The Arctic is also a treasure chest of natural resources—resources that have globally significant economic and social value. In addition to petroleum, there are precious metals, rare earth minerals and other ores. Northern shipping routes could cut the distance—and cost and carbon emissions—between Asian and European ports by 30%. And there are lots of fish to feed a hungry world. Alaska's fisheries produce more than half of all seafood harvested in the U.S.
This natural abundance stands out in a world of increasing scarcity. As sea ice retreats in a warming climate, more and more people are rushing in to develop those natural resources.
It's easy to caricature that development as being fundamentally in conflict with environmental protection. But it’s not an "either-or" proposition. The economic and ecological futures of the Arctic depend on one another. They will rise—or fall—together.
The key to coupling Arctic development and environmental protection is to invest in building up the Arctic's natural capital, not liquidating it.

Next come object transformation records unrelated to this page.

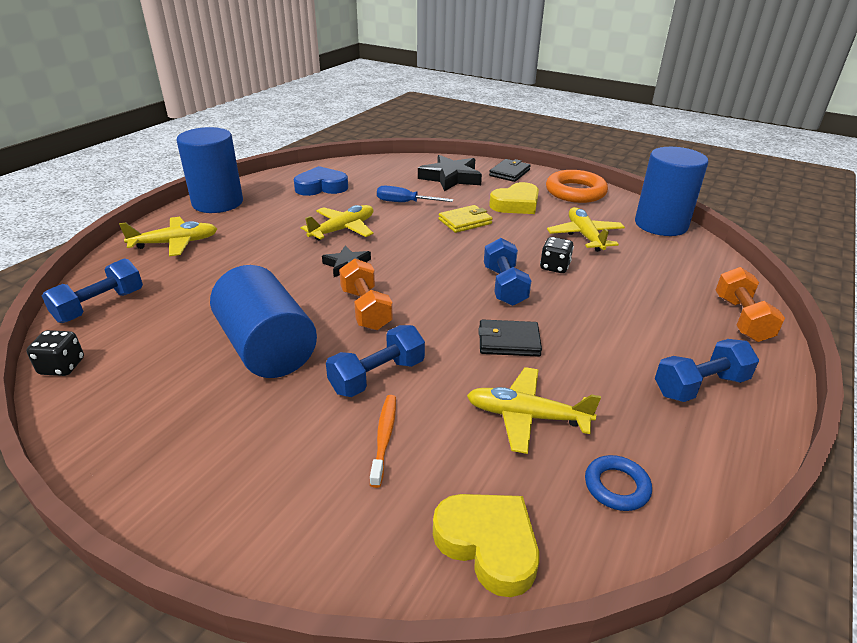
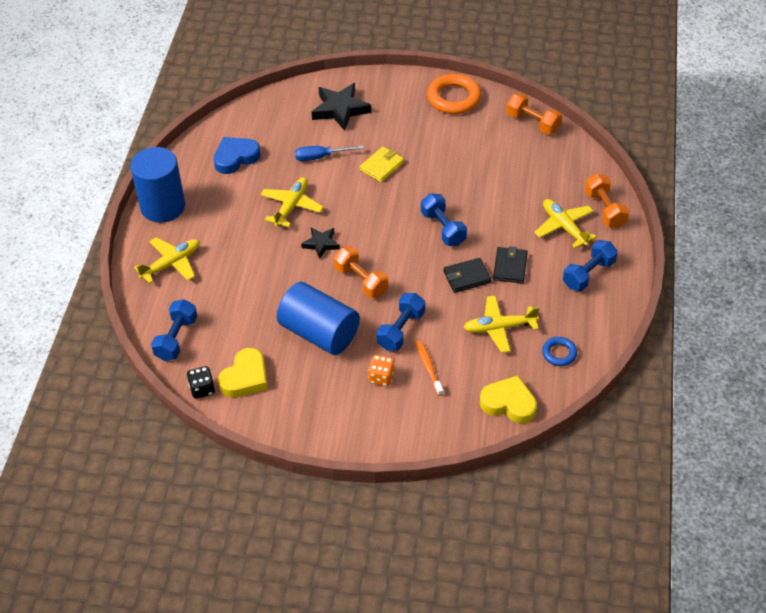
camera: 20 degrees left, 15 degrees up
black wallet [489,159,531,182] -> black wallet moved to [493,246,528,283]
yellow heart [489,182,539,214] -> yellow heart moved to [218,348,268,398]
black dice [540,237,574,273] -> none
yellow plane [547,207,625,252] -> yellow plane moved to [534,199,597,248]
blue cylinder [635,147,709,236] -> orange dumbbell [506,93,562,134]
none -> orange dice [368,355,395,387]

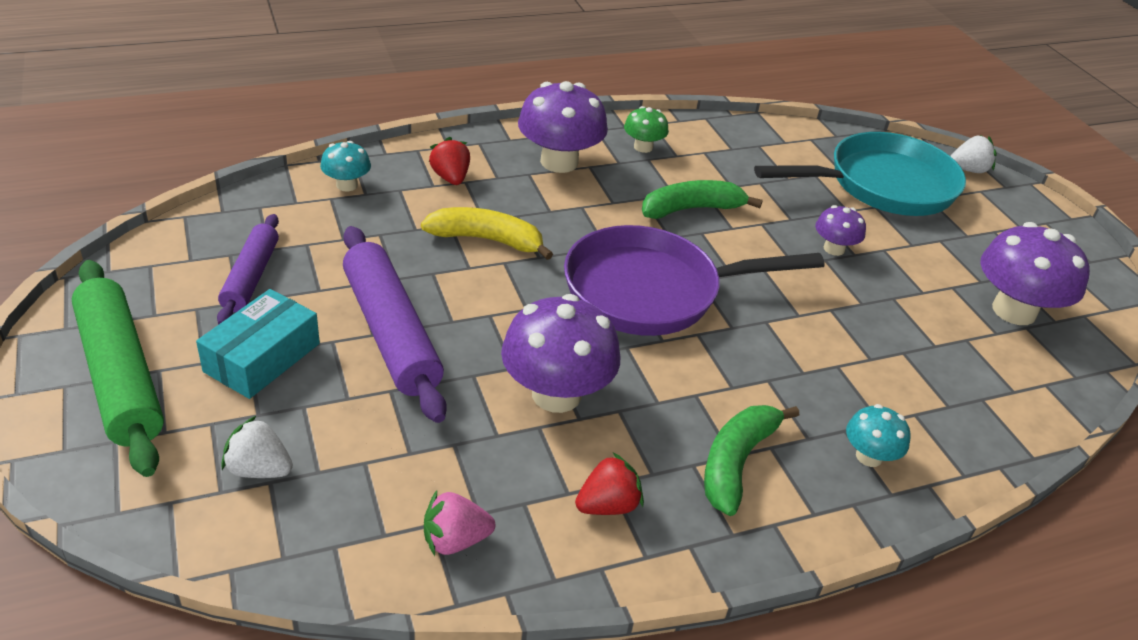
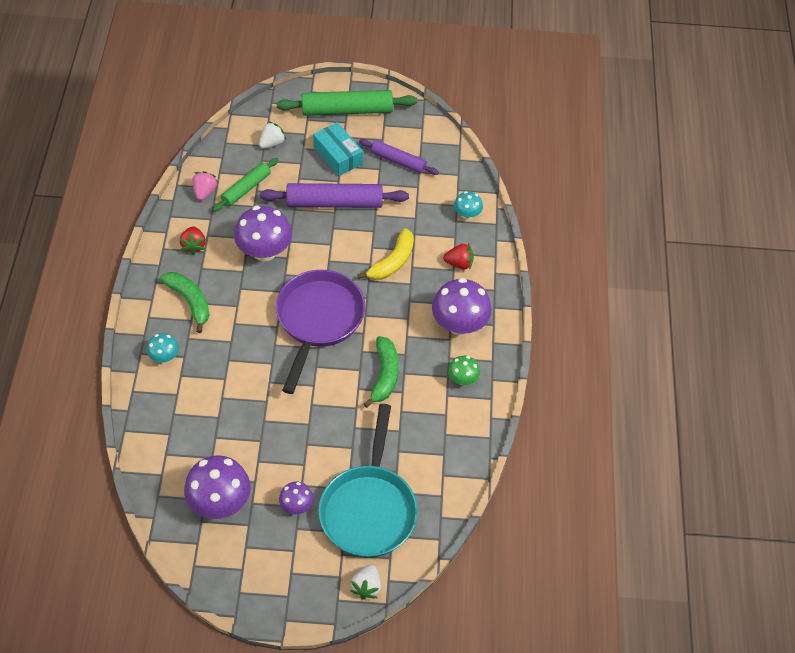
camera: 115 degrees right, 15 degrees up
purple mushroom [815,205,866,256] -> purple mushroom moved to [279,482,313,514]
none -> green rolling pin [213,158,278,212]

By "natural capital," I mean our lands, waters, and the biodiversity they support.
Like other forms of capital, natural capital can be used to produce valuable goods and services. For instance, the river running past a community might produce drinking water, transportation, and fish. And like other forms of real capital, it needs to be maintained in order to keep up or even increase that productivity.
In the Arctic, robust populations of fish yield healthy and traditional food for rural communities. Wildlife—along with majestic mountains, fjords, glaciers and forests—draws people from all over the world to the region. According to the Alaska Department of Labor, tourism and recreation supports nearly 30,000 jobs, nearly as many as the oil, gas and mining sectors combined.
Clear wild rivers are the world's best salmon hatcheries, spawning fisheries that employ thousands and are worth billions. Alaska’s Bristol Bay supports the world’s largest sockeye salmon fishery, and generates as much as $5 billion in economic activity every year.
At the same time, according to WWF's most recent Living Planet Report, people are demanding 1.5 times more natural resources than the earth can produce each year. And that demand will only increase as the human population grows.
This means we will need more, not less, from nature—more fish, more food, more forest products, more energy, more clean and reliable water supplies. Our ability to meet the demand will depend on how well we maintain the natural capital that supplies it. That is why natural capital is so vital, and why it must be invested in instead of cashed in.
So here is the big question for sustainable development in the Arctic—how will we preserve the natural capital we will need to supply future demand? This is not just a conservation question. It is an economic development question.
Economic development must invest in preserving and even enhancing the natural capital that produces so much value for the region and for the world. In the Arctic, we have a chance to get right what so many other places got wrong.